TUJUAN TUGAS 1:
Ulangi persis bagian dari kutipan tentang energi terbarukan yang dibuka dengan kata-kata "Prosesnya memang sudah" dan ditutup dengan "instalasi energi terbarukan.".

KUTIPAN:
☆ ☆ ☆ ☆
Berpindah ke energi terbarukan merupakan hal yang dirasa sangat urgent bagi orang muda. Menyadari betul bahwa transisi dari energi fosil ke energi terbarukan membutuhkan proses, maka Ginanjar menegaskan bahwa sebaiknya pemerintah tidak menunda-nunda lagi.


"Pembangunan infrastruktur energi terbarukan harus dimulai sekarang. Bukan saatnya lagi membangun PLTU baru, yang membuat sumber energi jadi lebih mahal. Jika dibandingkan dengan Vietnam yang lebih miskin daripada Indonesia, negara kita tertinggal jauh. Tingkat ketercapaian energi terbarukan di sana bisa melebihi kita. Kalau mereka bisa, seharusnya kita juga bisa," kata Ginanjar.


Prosesnya memang sudah dimulai, tetapi Ginanjar menilai hasilnya masih sangat jauh dari harapan. Padahal, semakin cepat diterapkan, emisi karbon akan semakin menurun, pencemaran menurun, udara akan semakin bersih. Dunia sudah menyepakati bahwa kita memerlukan energi terbarukan. Itulah kenapa saat ini menjadi urgent untuk mempercepat pembangunan instalasi energi terbarukan.


Gispa bercerita, Papua punya potensi pembangunan Pembangkit Listrik Tenaga Surya  (PLTS) yang sangat besar, mengingat wilayahnya terbilang sangat panas dengan cakupan sinar matahari sangat tinggi.

"Ketika satu rumah sudah bisa mandiri dalam hal listrik, mereka tidak lagi bergantung pada PLN. Alokasi biaya untuk membayar listrik bisa dipakai untuk hal lain. Inilah yang terkadang luput dari perhatian pemerintah," katanya.

Ia menambahkan, ketika bicara soal energi terbarukan, biasanya pemerintah akan bicara soal energi biru, salah satunya penggunaan baterai lithium. Itu berarti harus membuka tambang nikel baru. “Padahal, ada berbagai jenis energi terbarukan yang mampu dikembangkan oleh Indonesia, termasuk PLTS.”
☆ ☆ ☆ ☆
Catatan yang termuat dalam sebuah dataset
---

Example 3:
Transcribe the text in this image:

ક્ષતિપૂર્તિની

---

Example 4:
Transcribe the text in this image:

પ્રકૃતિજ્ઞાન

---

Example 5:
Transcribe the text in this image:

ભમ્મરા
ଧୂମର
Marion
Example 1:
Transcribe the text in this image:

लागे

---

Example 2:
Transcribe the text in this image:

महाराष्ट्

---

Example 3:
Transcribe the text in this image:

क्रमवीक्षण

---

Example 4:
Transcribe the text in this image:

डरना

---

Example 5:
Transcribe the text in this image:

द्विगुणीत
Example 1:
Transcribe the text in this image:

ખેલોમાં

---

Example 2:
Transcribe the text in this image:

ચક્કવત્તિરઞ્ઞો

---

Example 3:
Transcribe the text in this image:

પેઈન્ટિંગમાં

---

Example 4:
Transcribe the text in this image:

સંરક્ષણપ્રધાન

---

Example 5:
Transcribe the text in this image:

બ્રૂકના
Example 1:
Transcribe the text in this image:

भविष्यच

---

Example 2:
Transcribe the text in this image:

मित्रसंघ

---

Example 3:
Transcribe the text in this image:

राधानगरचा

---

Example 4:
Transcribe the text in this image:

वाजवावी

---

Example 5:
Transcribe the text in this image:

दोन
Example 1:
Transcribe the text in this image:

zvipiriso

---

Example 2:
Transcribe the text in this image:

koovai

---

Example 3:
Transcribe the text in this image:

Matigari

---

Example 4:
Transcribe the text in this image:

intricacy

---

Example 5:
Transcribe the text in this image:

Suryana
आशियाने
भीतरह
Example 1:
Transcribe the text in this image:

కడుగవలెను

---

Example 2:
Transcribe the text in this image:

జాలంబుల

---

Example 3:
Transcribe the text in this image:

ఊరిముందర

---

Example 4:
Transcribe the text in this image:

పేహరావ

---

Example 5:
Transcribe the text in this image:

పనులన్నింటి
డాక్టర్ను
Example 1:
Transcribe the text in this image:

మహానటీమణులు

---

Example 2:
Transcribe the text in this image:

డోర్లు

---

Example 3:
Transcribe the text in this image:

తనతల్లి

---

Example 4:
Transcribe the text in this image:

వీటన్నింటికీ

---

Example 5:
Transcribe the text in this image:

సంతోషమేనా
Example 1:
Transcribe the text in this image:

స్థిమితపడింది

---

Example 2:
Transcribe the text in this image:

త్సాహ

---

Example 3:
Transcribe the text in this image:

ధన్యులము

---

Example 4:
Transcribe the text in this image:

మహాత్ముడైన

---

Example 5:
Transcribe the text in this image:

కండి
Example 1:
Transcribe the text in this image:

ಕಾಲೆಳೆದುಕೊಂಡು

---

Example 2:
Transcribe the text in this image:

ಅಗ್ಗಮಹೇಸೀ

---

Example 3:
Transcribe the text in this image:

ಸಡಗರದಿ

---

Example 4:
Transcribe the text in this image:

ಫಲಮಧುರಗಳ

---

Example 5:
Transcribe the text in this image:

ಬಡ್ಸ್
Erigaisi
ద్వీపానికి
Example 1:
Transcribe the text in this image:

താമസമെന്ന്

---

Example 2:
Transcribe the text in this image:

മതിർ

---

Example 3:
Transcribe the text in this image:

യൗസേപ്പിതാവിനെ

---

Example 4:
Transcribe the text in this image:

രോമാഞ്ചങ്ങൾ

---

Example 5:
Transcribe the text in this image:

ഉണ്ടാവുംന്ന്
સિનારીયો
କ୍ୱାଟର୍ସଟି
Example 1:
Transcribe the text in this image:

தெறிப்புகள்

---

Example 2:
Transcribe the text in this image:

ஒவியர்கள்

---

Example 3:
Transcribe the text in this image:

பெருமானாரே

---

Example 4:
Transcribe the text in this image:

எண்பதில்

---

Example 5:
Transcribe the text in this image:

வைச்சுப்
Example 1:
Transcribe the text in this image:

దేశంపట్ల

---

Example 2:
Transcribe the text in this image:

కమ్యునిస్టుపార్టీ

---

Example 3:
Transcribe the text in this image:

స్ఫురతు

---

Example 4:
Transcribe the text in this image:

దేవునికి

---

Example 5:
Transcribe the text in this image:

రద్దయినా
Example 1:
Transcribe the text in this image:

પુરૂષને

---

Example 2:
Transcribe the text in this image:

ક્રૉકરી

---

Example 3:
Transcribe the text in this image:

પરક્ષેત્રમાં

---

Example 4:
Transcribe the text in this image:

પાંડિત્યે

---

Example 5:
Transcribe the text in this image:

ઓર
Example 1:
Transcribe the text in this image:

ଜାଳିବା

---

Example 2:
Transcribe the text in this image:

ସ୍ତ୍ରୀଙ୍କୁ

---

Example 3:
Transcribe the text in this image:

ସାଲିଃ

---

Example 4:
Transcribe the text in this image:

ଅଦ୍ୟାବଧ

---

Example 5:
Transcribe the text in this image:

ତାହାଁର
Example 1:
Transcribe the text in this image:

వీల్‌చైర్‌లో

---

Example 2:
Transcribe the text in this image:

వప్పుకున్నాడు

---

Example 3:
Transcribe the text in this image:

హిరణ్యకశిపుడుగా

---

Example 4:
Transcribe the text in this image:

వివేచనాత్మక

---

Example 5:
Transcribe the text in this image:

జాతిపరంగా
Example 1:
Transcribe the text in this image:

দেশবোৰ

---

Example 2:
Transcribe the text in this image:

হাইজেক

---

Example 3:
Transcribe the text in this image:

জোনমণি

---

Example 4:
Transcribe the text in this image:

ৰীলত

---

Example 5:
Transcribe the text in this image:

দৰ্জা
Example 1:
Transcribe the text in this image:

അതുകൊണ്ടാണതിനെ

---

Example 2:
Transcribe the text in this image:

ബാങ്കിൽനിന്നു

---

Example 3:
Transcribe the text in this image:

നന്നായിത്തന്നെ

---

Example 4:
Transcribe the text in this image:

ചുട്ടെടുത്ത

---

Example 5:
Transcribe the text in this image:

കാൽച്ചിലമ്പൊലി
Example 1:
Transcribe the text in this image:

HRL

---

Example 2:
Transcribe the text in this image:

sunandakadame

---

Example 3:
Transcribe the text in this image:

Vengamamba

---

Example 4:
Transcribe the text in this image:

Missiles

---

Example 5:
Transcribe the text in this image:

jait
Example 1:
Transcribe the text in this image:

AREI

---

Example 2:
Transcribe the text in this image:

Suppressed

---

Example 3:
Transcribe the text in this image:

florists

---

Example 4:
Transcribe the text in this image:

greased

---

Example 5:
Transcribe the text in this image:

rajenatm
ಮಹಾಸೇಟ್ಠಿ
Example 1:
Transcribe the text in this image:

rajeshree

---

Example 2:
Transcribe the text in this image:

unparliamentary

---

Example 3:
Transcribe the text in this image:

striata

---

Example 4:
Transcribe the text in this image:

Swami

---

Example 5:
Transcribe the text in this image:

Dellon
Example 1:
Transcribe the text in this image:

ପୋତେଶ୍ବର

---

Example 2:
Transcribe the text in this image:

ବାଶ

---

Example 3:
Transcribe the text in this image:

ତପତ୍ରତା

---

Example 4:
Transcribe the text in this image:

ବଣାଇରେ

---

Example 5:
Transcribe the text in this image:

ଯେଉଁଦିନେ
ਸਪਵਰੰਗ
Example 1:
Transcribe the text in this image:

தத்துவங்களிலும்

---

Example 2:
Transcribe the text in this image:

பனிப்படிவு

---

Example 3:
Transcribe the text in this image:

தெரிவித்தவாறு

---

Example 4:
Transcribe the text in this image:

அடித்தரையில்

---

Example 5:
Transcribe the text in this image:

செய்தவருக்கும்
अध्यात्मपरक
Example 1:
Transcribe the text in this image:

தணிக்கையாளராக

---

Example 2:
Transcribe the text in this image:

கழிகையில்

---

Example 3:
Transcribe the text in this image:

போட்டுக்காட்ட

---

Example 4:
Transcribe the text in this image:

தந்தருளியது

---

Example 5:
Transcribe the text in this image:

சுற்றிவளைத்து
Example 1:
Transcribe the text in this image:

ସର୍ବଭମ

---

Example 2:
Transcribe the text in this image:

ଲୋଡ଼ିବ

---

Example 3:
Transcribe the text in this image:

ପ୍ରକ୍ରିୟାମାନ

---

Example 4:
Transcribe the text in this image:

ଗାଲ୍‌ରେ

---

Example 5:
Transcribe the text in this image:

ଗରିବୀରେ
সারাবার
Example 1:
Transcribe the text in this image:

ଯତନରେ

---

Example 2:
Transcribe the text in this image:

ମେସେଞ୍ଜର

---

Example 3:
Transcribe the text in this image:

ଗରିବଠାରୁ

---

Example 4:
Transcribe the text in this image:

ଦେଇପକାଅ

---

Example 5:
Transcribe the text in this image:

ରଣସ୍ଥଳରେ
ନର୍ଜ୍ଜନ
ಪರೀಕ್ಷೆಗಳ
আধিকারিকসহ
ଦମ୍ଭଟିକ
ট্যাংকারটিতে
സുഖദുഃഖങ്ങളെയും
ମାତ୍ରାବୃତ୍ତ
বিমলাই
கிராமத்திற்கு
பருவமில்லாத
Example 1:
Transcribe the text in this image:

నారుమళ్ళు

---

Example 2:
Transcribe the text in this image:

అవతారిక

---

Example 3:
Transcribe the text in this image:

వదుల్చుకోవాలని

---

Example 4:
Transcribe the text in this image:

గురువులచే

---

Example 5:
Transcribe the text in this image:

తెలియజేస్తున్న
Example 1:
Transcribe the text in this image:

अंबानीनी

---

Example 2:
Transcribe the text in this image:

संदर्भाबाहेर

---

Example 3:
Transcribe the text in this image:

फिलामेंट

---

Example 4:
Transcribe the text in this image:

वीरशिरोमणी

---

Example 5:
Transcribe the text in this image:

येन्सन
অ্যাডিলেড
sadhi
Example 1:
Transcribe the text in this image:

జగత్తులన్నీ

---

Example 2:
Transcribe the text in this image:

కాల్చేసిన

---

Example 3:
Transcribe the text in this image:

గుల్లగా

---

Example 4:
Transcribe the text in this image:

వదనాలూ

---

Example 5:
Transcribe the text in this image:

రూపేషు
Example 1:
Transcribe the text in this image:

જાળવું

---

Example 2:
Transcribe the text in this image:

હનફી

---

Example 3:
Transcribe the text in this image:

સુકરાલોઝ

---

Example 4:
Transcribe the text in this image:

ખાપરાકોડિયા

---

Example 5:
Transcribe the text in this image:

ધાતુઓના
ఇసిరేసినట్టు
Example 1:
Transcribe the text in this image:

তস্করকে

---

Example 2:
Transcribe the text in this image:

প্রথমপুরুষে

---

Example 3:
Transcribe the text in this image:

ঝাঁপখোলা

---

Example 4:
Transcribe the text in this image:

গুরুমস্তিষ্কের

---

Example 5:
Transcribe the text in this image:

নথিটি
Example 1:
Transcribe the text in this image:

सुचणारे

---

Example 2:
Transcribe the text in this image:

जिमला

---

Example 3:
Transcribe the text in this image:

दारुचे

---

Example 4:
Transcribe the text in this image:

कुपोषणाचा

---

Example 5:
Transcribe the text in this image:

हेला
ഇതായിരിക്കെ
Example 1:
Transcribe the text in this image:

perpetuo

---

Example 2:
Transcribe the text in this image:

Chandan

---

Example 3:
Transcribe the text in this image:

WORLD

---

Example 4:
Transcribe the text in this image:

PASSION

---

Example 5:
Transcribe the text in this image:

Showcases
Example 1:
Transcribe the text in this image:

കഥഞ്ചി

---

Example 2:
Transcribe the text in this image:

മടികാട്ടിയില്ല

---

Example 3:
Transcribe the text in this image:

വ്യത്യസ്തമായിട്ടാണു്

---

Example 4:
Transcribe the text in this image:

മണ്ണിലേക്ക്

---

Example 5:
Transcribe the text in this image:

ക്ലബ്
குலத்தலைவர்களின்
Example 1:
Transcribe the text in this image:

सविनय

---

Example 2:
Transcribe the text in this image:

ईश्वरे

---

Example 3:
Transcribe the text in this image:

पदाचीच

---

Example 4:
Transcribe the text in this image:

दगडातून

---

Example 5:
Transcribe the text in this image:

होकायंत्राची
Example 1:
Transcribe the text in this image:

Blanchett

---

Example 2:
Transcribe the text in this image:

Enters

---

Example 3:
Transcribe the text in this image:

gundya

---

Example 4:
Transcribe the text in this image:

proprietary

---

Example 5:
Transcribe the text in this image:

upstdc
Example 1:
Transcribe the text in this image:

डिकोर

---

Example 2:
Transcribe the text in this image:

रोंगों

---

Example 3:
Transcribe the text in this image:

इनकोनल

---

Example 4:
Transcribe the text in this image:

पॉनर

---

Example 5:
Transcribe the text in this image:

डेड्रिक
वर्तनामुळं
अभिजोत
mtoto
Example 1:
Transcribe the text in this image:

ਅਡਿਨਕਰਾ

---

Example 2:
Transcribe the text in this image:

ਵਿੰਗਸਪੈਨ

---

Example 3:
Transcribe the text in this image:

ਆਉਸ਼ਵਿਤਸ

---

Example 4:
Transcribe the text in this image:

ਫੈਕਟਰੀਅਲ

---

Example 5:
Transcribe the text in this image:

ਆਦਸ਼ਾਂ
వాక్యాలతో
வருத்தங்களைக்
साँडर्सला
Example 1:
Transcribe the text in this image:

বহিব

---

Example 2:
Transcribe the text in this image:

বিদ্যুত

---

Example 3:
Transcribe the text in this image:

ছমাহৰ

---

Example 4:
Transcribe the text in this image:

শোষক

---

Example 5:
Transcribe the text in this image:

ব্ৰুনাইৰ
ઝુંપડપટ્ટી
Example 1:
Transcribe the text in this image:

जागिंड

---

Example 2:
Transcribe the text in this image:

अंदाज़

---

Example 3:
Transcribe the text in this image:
☆ ☆ ☆ ☆
TUJUAN TUGAS 2:
Sajikan sebagai daftar bernomor hanya baris-baris catatan dari awal catatan sampai baris yang memuat "પેઈન્ટિંગમાં", baris itu ikut dihitung. Lewati baris kosong.

HASIL YANG DIHARAPKAN 1:
Prosesnya memang sudah dimulai, tetapi Ginanjar menilai hasilnya masih sangat jauh dari harapan. Padahal, semakin cepat diterapkan, emisi karbon akan semakin menurun, pencemaran menurun, udara akan semakin bersih. Dunia sudah menyepakati bahwa kita memerlukan energi terbarukan. Itulah kenapa saat ini menjadi urgent untuk mempercepat pembangunan instalasi energi terbarukan.

HASIL YANG DIHARAPKAN 2:
1. ---
2. Example 3:
3. Transcribe the text in this image:
4. ક્ષતિપૂર્તિની
5. ---
6. Example 4:
7. Transcribe the text in this image:
8. પ્રકૃતિજ્ઞાન
9. ---
10. Example 5:
11. Transcribe the text in this image:
12. ભમ્મરા
13. ଧୂମର
14. Marion
15. Example 1:
16. Transcribe the text in this image:
17. लागे
18. ---
19. Example 2:
20. Transcribe the text in this image:
21. महाराष्ट्
22. ---
23. Example 3:
24. Transcribe the text in this image:
25. क्रमवीक्षण
26. ---
27. Example 4:
28. Transcribe the text in this image:
29. डरना
30. ---
31. Example 5:
32. Transcribe the text in this image:
33. द्विगुणीत
34. Example 1:
35. Transcribe the text in this image:
36. ખેલોમાં
37. ---
38. Example 2:
39. Transcribe the text in this image:
40. ચક્કવત્તિરઞ્ઞો
41. ---
42. Example 3:
43. Transcribe the text in this image:
44. પેઈન્ટિંગમાં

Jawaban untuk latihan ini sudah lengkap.